Dr. Jay Geoghagan, a cardiologist in Little Rock, Ark., says new certification requirements prompted his practice to monitor patients with high blood pressure more closely. Heather Marshall
Jay Geoghagan, a cardiologist at Little Rock, Ark.-based Arkansas Cardiology, passed his 10-year recertification test in cardiovascular disease from the internal medicine board last year. As part of his requirements, he also evaluated his team's care for high blood pressure, surveying patients and auditing their charts to check if they had taken a recommended kidney-function test. The records indicated only 40% had the test, though Dr. Geoghagan says he thought he had performed them in 90% of cases. "It wasn't that they hadn't been done but we couldn't find documentation," he says.

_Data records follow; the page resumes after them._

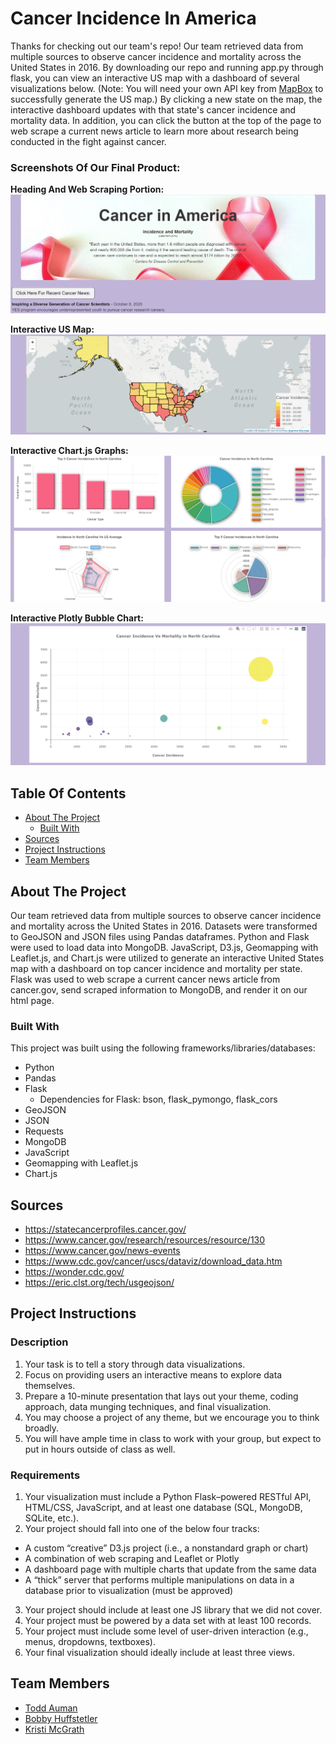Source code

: # Cancer Incidence In America

Thanks for checking out our team's repo! Our team retrieved data from multiple sources to observe cancer incidence and mortality across the United States in 2016. By downloading our repo and running app.py through flask, you can view an interactive US map with a dashboard of several visualizations below. (Note: You will need your own API key from [MapBox](https://www.mapbox.com/) to successfully generate the US map.) By clicking a new state on the map, the interactive dashboard updates with that state's cancer incidence and mortality data. In addition, you can click the button at the top of the page to web scrape a current news article to learn more about research being conducted in the fight against cancer. <br>

### Screenshots Of Our Final Product:

<b>Heading And Web Scraping Portion:</b><br>
![alt text](images/title.webscrape.png) <br>

<b>Interactive US Map:</b><br>
![alt text](images/map.png)<br>

<b>Interactive Chart.js Graphs:</b><br>
![alt text](images/charts.png)<br>

<b>Interactive Plotly Bubble Chart:</b><br>
![alt text](images/bubble.png)<br>

<!-- TABLE OF CONTENTS -->
## Table Of Contents

* [About The Project](#about-the-project)
  * [Built With](#built-with)
* [Sources](#sources)
* [Project Instructions](#project-instructions)
* [Team Members](#team-members)

<!--About the Project-->
## About The Project
 Our team retrieved data from multiple sources to observe cancer incidence and mortality across the United States in 2016. Datasets were transformed to GeoJSON and JSON files using Pandas dataframes. Python and Flask were used to load data into MongoDB. JavaScript, D3.js, Geomapping with Leaflet.js, and Chart.js were utilized to generate an interactive United States map with a dashboard on top cancer incidence and mortality per state. Flask was used to web scrape a current cancer news article from cancer.gov, send scraped information to MongoDB, and render it on our html page.

<!--Built With-->
### Built With
This project was built using the following frameworks/libraries/databases:<br>
* Python 
* Pandas
* Flask
    * Dependencies for Flask: bson, flask_pymongo, flask_cors
* GeoJSON
* JSON
* Requests
* MongoDB
* JavaScript
* Geomapping with Leaflet.js
* Chart.js

<!--Sources-->
## Sources
* https://statecancerprofiles.cancer.gov/
* https://www.cancer.gov/research/resources/resource/130
* https://www.cancer.gov/news-events
* https://www.cdc.gov/cancer/uscs/dataviz/download_data.htm
* https://wonder.cdc.gov/
* https://eric.clst.org/tech/usgeojson/

<!--Project Instructions-->
## Project Instructions

### Description
1. Your task is to tell a story through data visualizations.
2. Focus on providing users an interactive means to explore data themselves.
3. Prepare a 10-minute presentation that lays out your theme, coding approach, data munging techniques, and final visualization.
4. You may choose a project of any theme, but we encourage you to think broadly.
5. You will have ample time in class to work with your group, but expect to put in hours outside of class as well. 

### Requirements
1. Your visualization must include a Python Flask–powered RESTful API, HTML/CSS,
JavaScript, and at least one database (SQL, MongoDB, SQLite, etc.).
2. Your project should fall into one of the below four tracks:
* A custom “creative” D3.js project (i.e., a nonstandard graph or chart)
* A combination of web scraping and Leaflet or Plotly
* A dashboard page with multiple charts that update from the same data
* A “thick” server that performs multiple manipulations on data in a database prior to visualization (must be approved)
3. Your project should include at least one JS library that we did not cover.
4. Your project must be powered by a data set with at least 100 records.
5. Your project must include some level of user-driven interaction (e.g., menus, dropdowns, textboxes).
6. Your final visualization should ideally include at least three views. 

<!--Team Members-->
## Team Members
* [ Todd Auman ](https://github.com/jtauman)
* [ Bobby Huffstetler ](https://github.com/bhuffstetler)
* [ Kristi McGrath ](https://github.com/kmcgrath88)
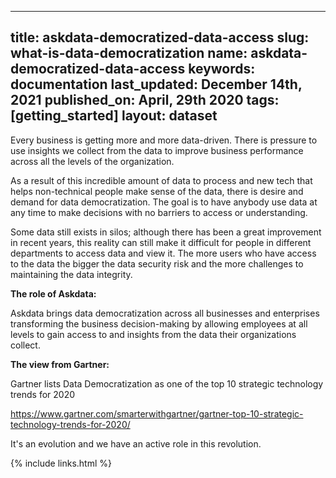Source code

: 
  ---
  title: askdata-democratized-data-access
  slug: what-is-data-democratization
  name: askdata-democratized-data-access
  keywords: documentation
  last_updated: December 14th, 2021
  published_on: April, 29th 2020
  tags: [getting_started]
  layout: dataset
  ---

<p>Every business is getting more and more data-driven. There is pressure to use insights we collect from the data to improve business performance across all the levels of the organization.</p><p>As a result of this incredible amount of data to process and new tech that helps non-technical people make sense of the data, there is desire and demand for data democratization. The goal is to have anybody use data at any time to make decisions with no barriers to access or understanding. </p><p>Some data still exists in silos; although there has been a great improvement in recent years, this reality can still make it difficult for people in different departments to access data and view it. The more users who have access to the data the bigger the data security risk and the more challenges to maintaining the data integrity. </p><p><strong>The role of Askdata:</strong></p><p>Askdata brings data democratization across all businesses and enterprises transforming the business decision-making by allowing employees at all levels to gain access to and insights from the data their organizations collect. </p><p><strong>The view from Gartner:</strong></p><p>Gartner lists Data Democratization as one of the top 10 strategic technology trends for 2020</p><p><a href="https://www.gartner.com/smarterwithgartner/gartner-top-10-strategic-technology-trends-for-2020/">https://www.gartner.com/smarterwithgartner/gartner-top-10-strategic-technology-trends-for-2020/</a></p><p>It's an evolution and we have an active role in this revolution.</p>

  {% include links.html %}

  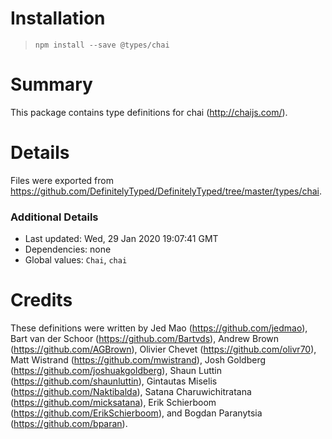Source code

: # Installation
> `npm install --save @types/chai`

# Summary
This package contains type definitions for chai (http://chaijs.com/).

# Details
Files were exported from https://github.com/DefinitelyTyped/DefinitelyTyped/tree/master/types/chai.

### Additional Details
 * Last updated: Wed, 29 Jan 2020 19:07:41 GMT
 * Dependencies: none
 * Global values: `Chai`, `chai`

# Credits
These definitions were written by Jed Mao (https://github.com/jedmao), Bart van der Schoor (https://github.com/Bartvds), Andrew Brown (https://github.com/AGBrown), Olivier Chevet (https://github.com/olivr70), Matt Wistrand (https://github.com/mwistrand), Josh Goldberg (https://github.com/joshuakgoldberg), Shaun Luttin (https://github.com/shaunluttin), Gintautas Miselis (https://github.com/Naktibalda), Satana Charuwichitratana (https://github.com/micksatana), Erik Schierboom (https://github.com/ErikSchierboom), and Bogdan Paranytsia (https://github.com/bparan).
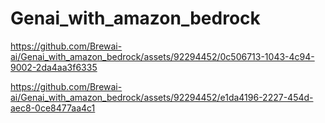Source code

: # Genai_with_amazon_bedrock



https://github.com/Brewai-ai/Genai_with_amazon_bedrock/assets/92294452/0c506713-1043-4c94-9002-2da4aa3f6335



https://github.com/Brewai-ai/Genai_with_amazon_bedrock/assets/92294452/e1da4196-2227-454d-aec8-0ce8477aa4c1

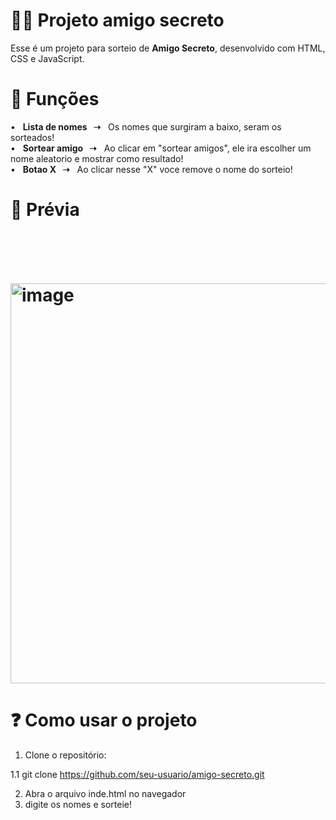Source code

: <h1>🕵🏻 Projeto amigo secreto</h1>

Esse é um projeto para sorteio de <strong>Amigo Secreto</strong>, desenvolvido com HTML, CSS e JavaScript. 
<br>
<h1>📍 Funções</h1>
• &nbsp <strong>Lista de nomes &nbsp ➝</strong> &nbsp Os nomes que surgiram a baixo, seram os sorteados! <br>
• &nbsp <strong>Sortear amigo &nbsp ➝</strong> &nbsp Ao clicar em "sortear amigos", ele ira escolher um nome aleatorio e mostrar como resultado! <br>
• &nbsp <strong>Botao X &nbsp ➝</strong>  &nbsp Ao clicar nesse "X" voce remove o nome do sorteio! <br>


<h1>📜 Prévia<h1/> <br>

<img width="1354" height="640" alt="image" src="https://github.com/user-attachments/assets/6fc47a1d-aac5-4fa0-bd1b-d14494155ab1" /> <br>


<h1>❓ Como usar o projeto</h1> 

1. Clone o repositório: <br>

1.1 git clone https://github.com/seu-usuario/amigo-secreto.git <br>


2. Abra o arquivo inde.html no navegador <br>
3. digite os nomes e sorteie!
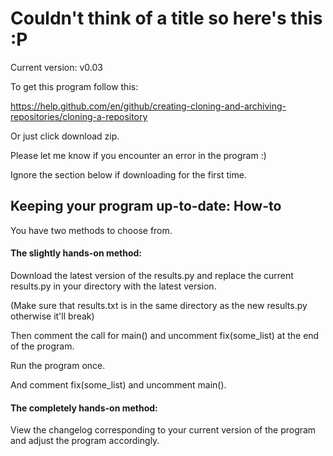 # Couldn't think of a title so here's this :P

Current version: v0.03

To get this program follow this:

https://help.github.com/en/github/creating-cloning-and-archiving-repositories/cloning-a-repository

Or just click download zip.

Please let me know if you encounter an error in the program :)

Ignore the section below if downloading for the first time.

## Keeping your program up-to-date: How-to
You have two methods to choose from.

#### The slightly hands-on method:
Download the latest version of the results.py and replace the current results.py in your directory with the latest 
version. 

(Make sure that results.txt is in the same directory as the new results.py otherwise it'll break)

Then comment the call for main() and uncomment fix(some_list) at the end of the program.

Run the program once.

And comment fix(some_list) and uncomment main().

#### The completely hands-on method:
View the changelog corresponding to your current version of the program and adjust the program accordingly.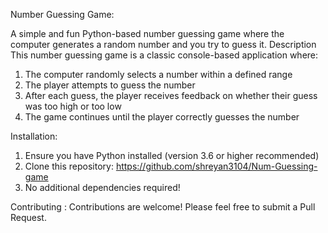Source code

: Number Guessing Game:

A simple and fun Python-based number guessing game where the computer generates a random number and you try to guess it.
Description
This number guessing game is a classic console-based application where:

1. The computer randomly selects a number within a defined range
2. The player attempts to guess the number
3. After each guess, the player receives feedback on whether their guess was too high or too low
4. The game continues until the player correctly guesses the number

Installation:

1. Ensure you have Python installed (version 3.6 or higher recommended)
2. Clone this repository:
              https://github.com/shreyan3104/Num-Guessing-game
3. No additional dependencies required!

Contributing :
              Contributions are welcome! Please feel free to submit a Pull Request.
   
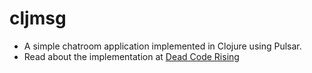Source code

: # cljmsg
- A simple chatroom application implemented in Clojure using Pulsar.
- Read about the implementation at [Dead Code Rising](http://www.deadcoderising.com/2015-09-22-concurrency-made-easy-with-clojure-and-pulsar/)
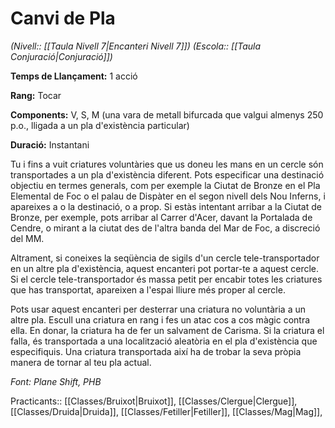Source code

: # Canvi de Pla

*(Nivell:: [[Taula Nivell 7|Encanteri Nivell 7]]) (Escola:: [[Taula Conjuració|Conjuració]])*

**Temps de Llançament:** 1 acció

**Rang:** Tocar

**Components:** V, S, M (una vara de metall bifurcada que valgui almenys 250 p.o., lligada a un pla d'existència particular)

**Duració:** Instantani

Tu i fins a vuit criatures voluntàries que us doneu les mans en un cercle són transportades a un pla d'existència diferent. Pots especificar una destinació objectiu en termes generals, com per exemple la Ciutat de Bronze en el Pla Elemental de Foc o el palau de Dispàter en el segon nivell dels Nou Inferns, i apareixes a o la destinació, o a prop. Si estàs intentant arribar a la Ciutat de Bronze, per exemple, pots arribar al Carrer d'Acer, davant la Portalada de Cendre, o mirant a la ciutat des de l'altra banda del Mar de Foc, a discreció del MM.

Altrament, si coneixes la seqüència de sigils d'un cercle tele-transportador en un altre pla d'existència, aquest encanteri pot portar-te a aquest cercle. Si el cercle tele-transportador és massa petit per encabir totes les criatures que has transportat, apareixen a l'espai lliure més proper al cercle.

Pots usar aquest encanteri per desterrar una criatura no voluntària a un altre pla. Escull una criatura en rang i fes un atac cos a cos màgic contra ella. En donar, la criatura ha de fer un salvament de Carisma. Si la criatura el falla, és transportada a una localització aleatòria en el pla d'existència que especifiquis. Una criatura transportada així ha de trobar la seva pròpia manera de tornar al teu pla actual.


*Font: Plane Shift, PHB*



Practicants:: [[Classes/Bruixot|Bruixot]], [[Classes/Clergue|Clergue]], [[Classes/Druida|Druida]], [[Classes/Fetiller|Fetiller]], [[Classes/Mag|Mag]],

It reinforced his staff's efforts to monitor patients more closely and ensure tests were entered into electronic records.
The American Board of Internal Medicine maintenance-of-certification fees, which include practice-assessment tools and open-book tests, start at $194 a year for internal-medicine doctors and can rise if doctors maintain more than one certificate. Dr. Geoghagan says the cost can be much higher after factoring in materials to help prepare, other expenses and unreimbursed time.
"A lot of us are small-business men trying to continue our practice while trying to maintain balance and sanity in our life," Dr. Geoghagan says. Still, he says, "patients should have some assurance there is quality control and that their doctor is keeping up-to-date, because a lot of them don't, or haven't in the past."